Texte fourni

* * * *

L’aménagement du territoire va devenir une priorité dans les zones à risque d’incendie de forêt, selon des experts consultés par La Presse. Comme pour les zones inondables, Québec devra revoir les règles pour faire face aux risques climatiques de plus en plus importants dans le nord de la province.

S’inspirer des zones inondables

« En aménagement du territoire, ça va devenir une priorité, les incendies de forêt », croit Danielle Pilette, professeure à l’UQAM et spécialiste des questions d’urbanisme et de gouvernance. Selon elle, Québec devra s’inspirer du travail réalisé pour les zones inondables, où les règles ont été resserrées ces dernières années pour faire face aux risques grandissants d’inondation dans certaines régions. « Le gouvernement n’aura pas le choix de produire des orientations gouvernementales très précises et de soutenir la recherche dans le domaine », précise-t-elle. « Il faut y penser dès maintenant. Les mesures d’adaptation [aux changements climatiques], ça doit être fait à long terme, pas dans l’urgence », ajoute Evelyne Thiffault, ingénieure forestière et professeure au département des sciences du bois et de la forêt de l’Université Laval.

* * * *

Objectif a
Recopiez en entier, sans rien changer, le texte ci-dessus sur l'aménagement du territoire face aux incendies de forêt.

Données brutes
* * * *

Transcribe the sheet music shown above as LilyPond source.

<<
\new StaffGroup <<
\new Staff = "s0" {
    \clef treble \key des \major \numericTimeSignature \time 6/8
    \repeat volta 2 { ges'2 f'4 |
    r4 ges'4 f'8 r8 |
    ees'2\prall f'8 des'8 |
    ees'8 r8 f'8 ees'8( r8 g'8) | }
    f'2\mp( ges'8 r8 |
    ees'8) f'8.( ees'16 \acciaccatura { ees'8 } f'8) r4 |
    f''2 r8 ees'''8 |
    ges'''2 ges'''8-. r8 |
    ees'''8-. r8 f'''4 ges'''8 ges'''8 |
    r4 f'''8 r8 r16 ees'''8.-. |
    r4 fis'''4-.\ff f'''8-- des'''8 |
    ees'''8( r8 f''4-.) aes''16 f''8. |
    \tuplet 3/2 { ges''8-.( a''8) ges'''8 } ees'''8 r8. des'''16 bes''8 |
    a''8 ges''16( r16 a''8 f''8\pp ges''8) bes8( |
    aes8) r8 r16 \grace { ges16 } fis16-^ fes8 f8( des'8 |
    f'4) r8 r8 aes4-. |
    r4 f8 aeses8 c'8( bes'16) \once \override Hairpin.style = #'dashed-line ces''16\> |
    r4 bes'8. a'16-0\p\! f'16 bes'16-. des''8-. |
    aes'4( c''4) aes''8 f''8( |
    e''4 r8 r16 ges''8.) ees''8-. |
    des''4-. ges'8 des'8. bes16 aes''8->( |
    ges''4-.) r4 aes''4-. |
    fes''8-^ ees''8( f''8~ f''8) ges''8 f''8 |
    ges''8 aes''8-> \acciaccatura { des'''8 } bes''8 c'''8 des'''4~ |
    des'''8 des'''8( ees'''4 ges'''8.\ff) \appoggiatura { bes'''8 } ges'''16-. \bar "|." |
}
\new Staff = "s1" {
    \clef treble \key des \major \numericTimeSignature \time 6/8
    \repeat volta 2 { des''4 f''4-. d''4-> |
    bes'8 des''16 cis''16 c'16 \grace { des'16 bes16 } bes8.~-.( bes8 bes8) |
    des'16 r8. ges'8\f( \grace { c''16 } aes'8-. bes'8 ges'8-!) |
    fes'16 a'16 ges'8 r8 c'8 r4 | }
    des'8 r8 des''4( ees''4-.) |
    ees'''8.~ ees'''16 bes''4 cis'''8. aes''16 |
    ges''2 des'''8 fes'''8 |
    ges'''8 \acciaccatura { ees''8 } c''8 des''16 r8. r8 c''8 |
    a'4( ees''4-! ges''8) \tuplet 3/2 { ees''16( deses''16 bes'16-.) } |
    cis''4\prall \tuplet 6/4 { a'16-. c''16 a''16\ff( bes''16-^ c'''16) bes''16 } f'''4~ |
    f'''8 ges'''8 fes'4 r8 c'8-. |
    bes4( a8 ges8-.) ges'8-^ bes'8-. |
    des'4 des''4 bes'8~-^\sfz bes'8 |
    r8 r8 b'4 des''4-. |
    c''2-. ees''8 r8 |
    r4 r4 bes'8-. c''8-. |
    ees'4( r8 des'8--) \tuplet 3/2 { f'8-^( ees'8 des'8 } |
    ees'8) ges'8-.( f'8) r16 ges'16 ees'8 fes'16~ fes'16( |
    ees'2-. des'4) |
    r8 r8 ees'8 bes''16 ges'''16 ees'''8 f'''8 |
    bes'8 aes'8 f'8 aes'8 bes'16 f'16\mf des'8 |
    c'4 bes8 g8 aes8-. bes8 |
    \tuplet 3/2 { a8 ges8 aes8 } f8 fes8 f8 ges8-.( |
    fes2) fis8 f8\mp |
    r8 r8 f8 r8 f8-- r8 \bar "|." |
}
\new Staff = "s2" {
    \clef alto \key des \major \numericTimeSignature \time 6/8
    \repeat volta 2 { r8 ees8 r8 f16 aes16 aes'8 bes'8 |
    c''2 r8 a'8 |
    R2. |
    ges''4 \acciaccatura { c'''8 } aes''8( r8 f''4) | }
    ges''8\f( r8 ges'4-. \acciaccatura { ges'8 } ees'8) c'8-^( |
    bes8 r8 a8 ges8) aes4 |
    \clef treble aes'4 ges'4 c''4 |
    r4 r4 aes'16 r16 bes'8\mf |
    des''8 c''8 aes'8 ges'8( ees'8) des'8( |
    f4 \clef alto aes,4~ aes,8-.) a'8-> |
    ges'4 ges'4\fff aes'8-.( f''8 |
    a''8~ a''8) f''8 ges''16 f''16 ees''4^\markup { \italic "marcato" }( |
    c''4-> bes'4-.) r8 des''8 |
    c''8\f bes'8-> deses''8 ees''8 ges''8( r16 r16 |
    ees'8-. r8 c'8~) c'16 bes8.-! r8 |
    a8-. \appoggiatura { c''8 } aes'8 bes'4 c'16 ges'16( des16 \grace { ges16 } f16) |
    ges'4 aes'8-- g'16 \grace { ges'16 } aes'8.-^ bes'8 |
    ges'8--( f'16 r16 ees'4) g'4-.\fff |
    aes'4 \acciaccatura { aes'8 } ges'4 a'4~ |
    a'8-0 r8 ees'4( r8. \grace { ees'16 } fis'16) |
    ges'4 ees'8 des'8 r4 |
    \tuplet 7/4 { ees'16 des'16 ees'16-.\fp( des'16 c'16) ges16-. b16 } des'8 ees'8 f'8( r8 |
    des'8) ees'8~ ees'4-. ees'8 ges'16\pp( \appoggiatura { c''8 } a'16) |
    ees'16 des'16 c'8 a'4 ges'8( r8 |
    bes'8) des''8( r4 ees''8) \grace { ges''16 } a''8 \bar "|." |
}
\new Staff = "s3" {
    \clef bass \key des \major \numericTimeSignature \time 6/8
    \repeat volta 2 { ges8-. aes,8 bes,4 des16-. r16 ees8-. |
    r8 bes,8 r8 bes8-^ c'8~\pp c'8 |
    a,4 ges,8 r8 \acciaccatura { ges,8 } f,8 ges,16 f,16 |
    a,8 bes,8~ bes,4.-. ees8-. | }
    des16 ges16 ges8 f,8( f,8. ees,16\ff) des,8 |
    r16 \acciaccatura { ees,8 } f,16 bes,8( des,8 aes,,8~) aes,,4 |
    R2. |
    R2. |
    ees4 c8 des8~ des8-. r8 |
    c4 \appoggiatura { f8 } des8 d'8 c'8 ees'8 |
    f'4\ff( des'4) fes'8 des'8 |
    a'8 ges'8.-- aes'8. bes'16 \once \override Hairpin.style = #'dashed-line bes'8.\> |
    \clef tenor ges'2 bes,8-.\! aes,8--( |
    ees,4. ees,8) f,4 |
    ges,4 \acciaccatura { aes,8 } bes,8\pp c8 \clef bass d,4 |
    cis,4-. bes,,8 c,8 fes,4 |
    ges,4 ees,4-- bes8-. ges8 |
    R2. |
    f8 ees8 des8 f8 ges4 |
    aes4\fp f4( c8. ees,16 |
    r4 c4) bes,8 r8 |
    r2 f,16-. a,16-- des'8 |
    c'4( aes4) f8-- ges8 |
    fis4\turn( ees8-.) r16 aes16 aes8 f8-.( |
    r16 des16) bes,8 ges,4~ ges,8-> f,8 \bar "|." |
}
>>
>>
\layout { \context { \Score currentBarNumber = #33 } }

* * * *

Objectif b
Relevez dans les entrées ci-dessus chaque ligne qui contient le mot « repeat ».

Corrigé a
L’aménagement du territoire va devenir une priorité dans les zones à risque d’incendie de forêt, selon des experts consultés par La Presse. Comme pour les zones inondables, Québec devra revoir les règles pour faire face aux risques climatiques de plus en plus importants dans le nord de la province.

S’inspirer des zones inondables

« En aménagement du territoire, ça va devenir une priorité, les incendies de forêt », croit Danielle Pilette, professeure à l’UQAM et spécialiste des questions d’urbanisme et de gouvernance. Selon elle, Québec devra s’inspirer du travail réalisé pour les zones inondables, où les règles ont été resserrées ces dernières années pour faire face aux risques grandissants d’inondation dans certaines régions. « Le gouvernement n’aura pas le choix de produire des orientations gouvernementales très précises et de soutenir la recherche dans le domaine », précise-t-elle. « Il faut y penser dès maintenant. Les mesures d’adaptation [aux changements climatiques], ça doit être fait à long terme, pas dans l’urgence », ajoute Evelyne Thiffault, ingénieure forestière et professeure au département des sciences du bois et de la forêt de l’Université Laval.

Corrigé b
    \repeat volta 2 { ges'2 f'4 |
    \repeat volta 2 { des''4 f''4-. d''4-> |
    \repeat volta 2 { r8 ees8 r8 f16 aes16 aes'8 bes'8 |
    \repeat volta 2 { ges8-. aes,8 bes,4 des16-. r16 ees8-. |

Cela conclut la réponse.